The non-manufacturing Purchasing Managers' Index rose to 58, an increase of 0.7 from the February figure, according to a statement released by the China Federation of Logistics and Purchasing.
The reversal came as rising demand and growing confidence saw a steady expansion of the country's non-manufacturing sector.
Last month, the CFLP reported a February reading
of 48.4 percent, but subsequently revised that figure to 57.3 after seasonal factors were taken into account.
A reading above 50 indicates sectoral expansion, while a figure below that mark shows a contraction.
The index has risen for two consecutive months, following a decline in January, and is now at its highest level since September.
"Activity in the non-manufacturing sector was active on the back of rising market demand, and the sector maintained sound growth momentum," the statement said.
Cai Jin, the CFLP's vice-president, said vigorous business activity and rising demand in the service sector were the key drivers of the rise in the March index.
Among the PMI sub-indices, the new orders index for March came in at 53.5, a rise of 0.8 from the previous month, the statement said, adding that the pace of growth of new orders is accelerating.
The new order index for the service sector was 52.8, 1.2 points higher than in February, with retailing and information technology registering the fastest growth.
Demand in the construction industry also recovered as warmer weather prevailed.
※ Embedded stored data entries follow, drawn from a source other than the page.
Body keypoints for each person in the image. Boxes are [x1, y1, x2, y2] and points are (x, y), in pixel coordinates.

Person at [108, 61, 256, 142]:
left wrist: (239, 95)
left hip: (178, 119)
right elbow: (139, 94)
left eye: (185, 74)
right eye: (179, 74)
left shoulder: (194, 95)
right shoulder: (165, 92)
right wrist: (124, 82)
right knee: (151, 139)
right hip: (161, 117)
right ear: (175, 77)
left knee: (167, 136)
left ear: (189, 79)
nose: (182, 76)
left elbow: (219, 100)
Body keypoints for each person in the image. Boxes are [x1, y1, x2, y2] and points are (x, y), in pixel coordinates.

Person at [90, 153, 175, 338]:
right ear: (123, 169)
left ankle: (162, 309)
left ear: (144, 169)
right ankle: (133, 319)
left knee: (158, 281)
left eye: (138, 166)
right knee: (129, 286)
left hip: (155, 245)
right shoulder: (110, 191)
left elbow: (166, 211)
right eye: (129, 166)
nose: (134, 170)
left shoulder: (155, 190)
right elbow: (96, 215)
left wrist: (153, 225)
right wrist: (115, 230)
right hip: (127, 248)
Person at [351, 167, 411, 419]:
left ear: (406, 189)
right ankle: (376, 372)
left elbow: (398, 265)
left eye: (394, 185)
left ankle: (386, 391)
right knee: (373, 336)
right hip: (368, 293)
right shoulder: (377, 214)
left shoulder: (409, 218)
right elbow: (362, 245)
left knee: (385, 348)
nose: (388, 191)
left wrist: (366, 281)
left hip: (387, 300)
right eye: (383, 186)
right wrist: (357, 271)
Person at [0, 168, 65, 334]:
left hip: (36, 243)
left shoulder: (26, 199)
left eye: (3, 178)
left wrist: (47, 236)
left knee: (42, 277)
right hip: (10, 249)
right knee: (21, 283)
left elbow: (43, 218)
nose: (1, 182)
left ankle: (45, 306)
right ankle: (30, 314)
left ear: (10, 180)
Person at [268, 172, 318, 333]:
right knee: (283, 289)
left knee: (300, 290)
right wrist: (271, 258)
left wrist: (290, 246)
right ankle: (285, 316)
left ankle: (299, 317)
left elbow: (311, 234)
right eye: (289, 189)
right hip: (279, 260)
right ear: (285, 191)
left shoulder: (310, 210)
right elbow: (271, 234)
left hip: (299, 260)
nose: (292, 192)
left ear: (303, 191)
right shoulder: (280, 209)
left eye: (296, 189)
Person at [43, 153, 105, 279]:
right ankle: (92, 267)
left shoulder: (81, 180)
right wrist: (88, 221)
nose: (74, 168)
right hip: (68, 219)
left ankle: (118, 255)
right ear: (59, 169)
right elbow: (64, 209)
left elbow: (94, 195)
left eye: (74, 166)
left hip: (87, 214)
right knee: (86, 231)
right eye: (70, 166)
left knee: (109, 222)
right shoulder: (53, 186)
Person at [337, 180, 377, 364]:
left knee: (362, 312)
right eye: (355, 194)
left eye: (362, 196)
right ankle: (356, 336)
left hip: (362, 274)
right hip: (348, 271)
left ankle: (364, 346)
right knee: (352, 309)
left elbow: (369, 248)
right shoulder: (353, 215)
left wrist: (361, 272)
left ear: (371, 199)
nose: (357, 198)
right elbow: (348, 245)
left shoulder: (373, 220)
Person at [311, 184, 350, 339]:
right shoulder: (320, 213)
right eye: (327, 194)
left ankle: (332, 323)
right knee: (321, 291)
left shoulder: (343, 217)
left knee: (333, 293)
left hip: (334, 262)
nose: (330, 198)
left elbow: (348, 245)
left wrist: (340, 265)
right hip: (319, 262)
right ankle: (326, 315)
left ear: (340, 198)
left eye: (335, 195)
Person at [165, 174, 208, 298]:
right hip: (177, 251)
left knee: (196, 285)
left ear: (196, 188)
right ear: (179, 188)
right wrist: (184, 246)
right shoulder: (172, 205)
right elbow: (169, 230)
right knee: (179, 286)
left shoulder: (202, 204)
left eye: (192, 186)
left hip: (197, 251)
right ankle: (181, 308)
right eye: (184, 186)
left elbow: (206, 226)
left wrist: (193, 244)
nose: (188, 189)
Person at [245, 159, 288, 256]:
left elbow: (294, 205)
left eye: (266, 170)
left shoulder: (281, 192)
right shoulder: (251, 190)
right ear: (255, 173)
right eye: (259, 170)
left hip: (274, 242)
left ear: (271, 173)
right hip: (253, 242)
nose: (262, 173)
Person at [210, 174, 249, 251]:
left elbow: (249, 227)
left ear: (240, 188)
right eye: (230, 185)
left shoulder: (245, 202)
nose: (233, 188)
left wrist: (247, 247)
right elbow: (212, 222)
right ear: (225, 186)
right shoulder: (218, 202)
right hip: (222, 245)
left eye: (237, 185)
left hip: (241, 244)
Nearly 30 percent of the companies surveyed said they were awarded more contracts in March than in the previous month.
However, demand is still low in the property market because of the government's continued tightening policies, and an index of new orders below 50 indicates that the sector is still contracting. "The impact of slowing investment in the industry may bring more challenges," said Cai.
The growth of fixed investment stood at the relatively high rate of 21.5 percent in the first two months of the year, and the CFLP said the construction industry would maintain its growth momentum if the investment rate remains higher than 20 percent throughout the year.
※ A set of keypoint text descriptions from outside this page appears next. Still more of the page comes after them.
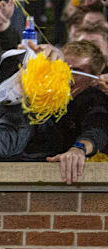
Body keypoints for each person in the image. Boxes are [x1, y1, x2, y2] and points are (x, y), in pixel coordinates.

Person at [23, 40, 108, 184]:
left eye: (76, 71)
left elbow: (97, 128)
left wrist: (79, 149)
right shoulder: (40, 92)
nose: (66, 75)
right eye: (63, 67)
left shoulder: (94, 98)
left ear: (95, 79)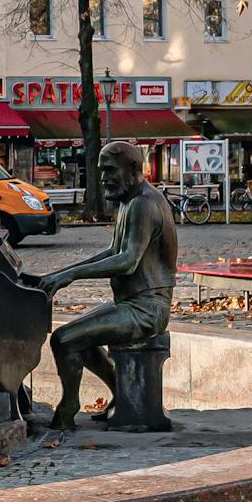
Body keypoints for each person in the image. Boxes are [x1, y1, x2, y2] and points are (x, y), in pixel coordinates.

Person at [37, 142, 177, 431]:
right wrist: (60, 273)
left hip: (147, 309)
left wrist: (72, 277)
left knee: (64, 340)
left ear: (133, 169)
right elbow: (113, 250)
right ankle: (120, 392)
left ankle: (69, 408)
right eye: (101, 172)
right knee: (75, 337)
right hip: (132, 303)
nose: (102, 179)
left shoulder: (144, 204)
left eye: (109, 171)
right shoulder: (130, 201)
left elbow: (126, 261)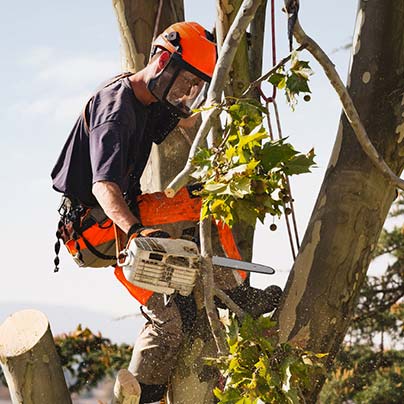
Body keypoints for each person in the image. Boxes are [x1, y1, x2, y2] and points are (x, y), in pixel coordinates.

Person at [51, 21, 282, 403]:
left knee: (175, 311)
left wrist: (229, 93)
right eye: (186, 81)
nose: (188, 92)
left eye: (196, 86)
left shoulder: (152, 101)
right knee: (197, 214)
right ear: (162, 60)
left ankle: (150, 391)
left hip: (116, 221)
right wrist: (136, 230)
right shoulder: (116, 109)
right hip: (96, 227)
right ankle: (231, 296)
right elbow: (103, 186)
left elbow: (192, 120)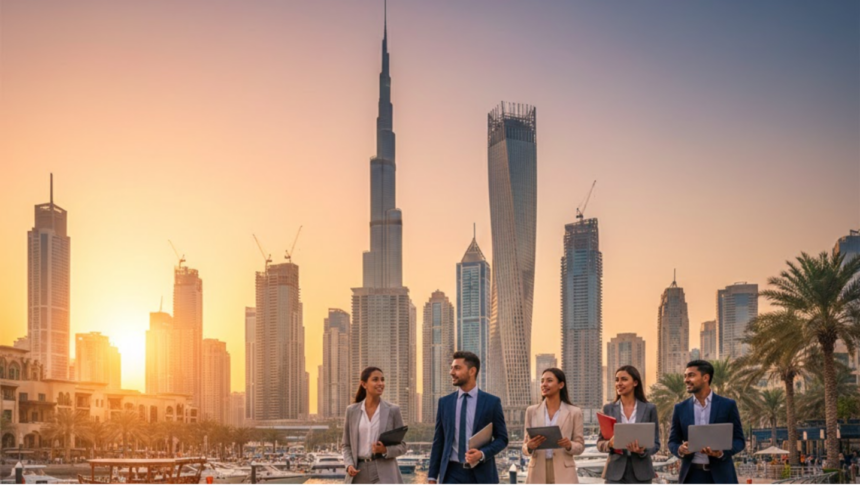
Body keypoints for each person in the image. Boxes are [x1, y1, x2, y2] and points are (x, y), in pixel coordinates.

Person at [427, 351, 508, 484]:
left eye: (457, 368)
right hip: (450, 474)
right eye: (452, 368)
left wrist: (482, 454)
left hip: (482, 474)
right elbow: (439, 441)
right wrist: (432, 476)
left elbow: (502, 439)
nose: (451, 372)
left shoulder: (492, 402)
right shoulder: (444, 403)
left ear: (472, 371)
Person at [668, 360, 745, 484]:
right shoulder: (680, 408)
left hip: (722, 477)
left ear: (705, 377)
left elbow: (739, 441)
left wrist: (721, 452)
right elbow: (672, 441)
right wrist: (680, 449)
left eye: (691, 375)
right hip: (691, 476)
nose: (686, 380)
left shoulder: (727, 405)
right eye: (685, 376)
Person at [342, 366, 407, 484]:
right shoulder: (351, 411)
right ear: (364, 384)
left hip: (384, 472)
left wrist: (385, 450)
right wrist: (349, 465)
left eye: (382, 380)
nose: (380, 383)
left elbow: (402, 446)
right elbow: (346, 445)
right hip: (358, 472)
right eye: (375, 379)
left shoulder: (393, 410)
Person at [596, 365, 660, 483]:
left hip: (642, 473)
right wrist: (609, 444)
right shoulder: (608, 409)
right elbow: (600, 444)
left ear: (635, 382)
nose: (619, 383)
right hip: (615, 473)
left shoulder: (649, 408)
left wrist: (642, 450)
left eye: (624, 379)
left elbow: (656, 444)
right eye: (617, 380)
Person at [522, 367, 585, 484]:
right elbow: (524, 447)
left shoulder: (574, 412)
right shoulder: (531, 411)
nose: (544, 384)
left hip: (564, 473)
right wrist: (530, 446)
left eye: (549, 381)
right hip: (537, 472)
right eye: (542, 381)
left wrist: (569, 445)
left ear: (561, 385)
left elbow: (580, 446)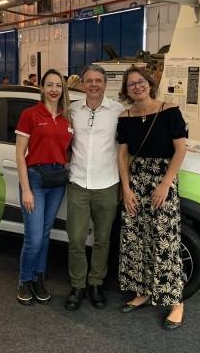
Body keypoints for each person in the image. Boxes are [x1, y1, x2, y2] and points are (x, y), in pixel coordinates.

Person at [116, 66, 187, 330]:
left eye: (141, 82)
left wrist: (165, 184)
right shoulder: (125, 117)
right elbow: (122, 156)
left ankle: (176, 301)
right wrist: (126, 188)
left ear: (150, 83)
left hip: (162, 182)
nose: (137, 87)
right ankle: (142, 291)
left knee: (165, 241)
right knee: (136, 239)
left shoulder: (169, 111)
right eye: (131, 84)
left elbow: (180, 150)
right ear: (127, 90)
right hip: (136, 182)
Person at [64, 65, 124, 311]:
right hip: (78, 182)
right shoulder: (72, 110)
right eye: (89, 80)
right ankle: (77, 286)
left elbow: (127, 145)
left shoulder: (118, 111)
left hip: (108, 184)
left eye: (98, 80)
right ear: (82, 84)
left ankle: (96, 283)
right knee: (76, 239)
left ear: (105, 83)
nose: (94, 84)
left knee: (102, 239)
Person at [15, 69, 73, 305]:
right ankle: (24, 280)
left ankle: (39, 278)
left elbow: (68, 150)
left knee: (46, 234)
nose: (54, 89)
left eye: (58, 85)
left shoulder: (66, 118)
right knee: (33, 238)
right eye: (49, 85)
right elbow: (20, 154)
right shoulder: (30, 114)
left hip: (57, 181)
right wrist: (26, 189)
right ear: (41, 88)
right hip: (35, 180)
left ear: (63, 88)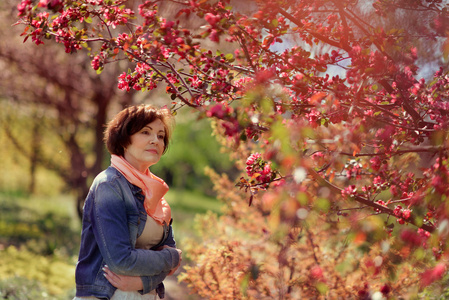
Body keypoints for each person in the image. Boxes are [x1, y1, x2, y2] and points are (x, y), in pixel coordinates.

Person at [73, 104, 182, 300]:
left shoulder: (155, 192)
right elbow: (121, 260)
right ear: (124, 139)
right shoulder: (109, 185)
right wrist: (171, 257)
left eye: (160, 136)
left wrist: (143, 281)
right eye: (145, 132)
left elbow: (171, 266)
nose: (155, 140)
Meanwhile, the index of intermediate input prices, an indicator of costs in the intermediate stages of production, rose 1.2 points month-on-month to 60.2 percent, suggesting that costs are rising, especially those for energy, storage and logistics.
"The upward pressure on prices from rising costs is emerging, while intermediate input prices may be pushed even higher by the price of (crude) oil," said the statement.
Nonetheless, Cai is optimistic about non-manufacturing business activity in the coming months, because business expectation is now at the highest level since August 2011.
While the overall index of business activity expectation stands at 66.6, all the companies surveyed were confident of expansion.
The CFLP's non-manufacturing PMI is based on a survey of approximately 1,200 companies across 20 industries, including transport, real estate, retailing, catering and software.
The non-manufacturing PMI figure came two days after the CFLP reported manufacturing PMI of 53, the fourth consecutive month of growth and the highest level since March last year.
In a research note, Lian Ping, chief economist at Bank of Communications, said that steady economic growth is still the primary goal as inflation eases, and that the economy will grow this year as macroeconomic policies are eased.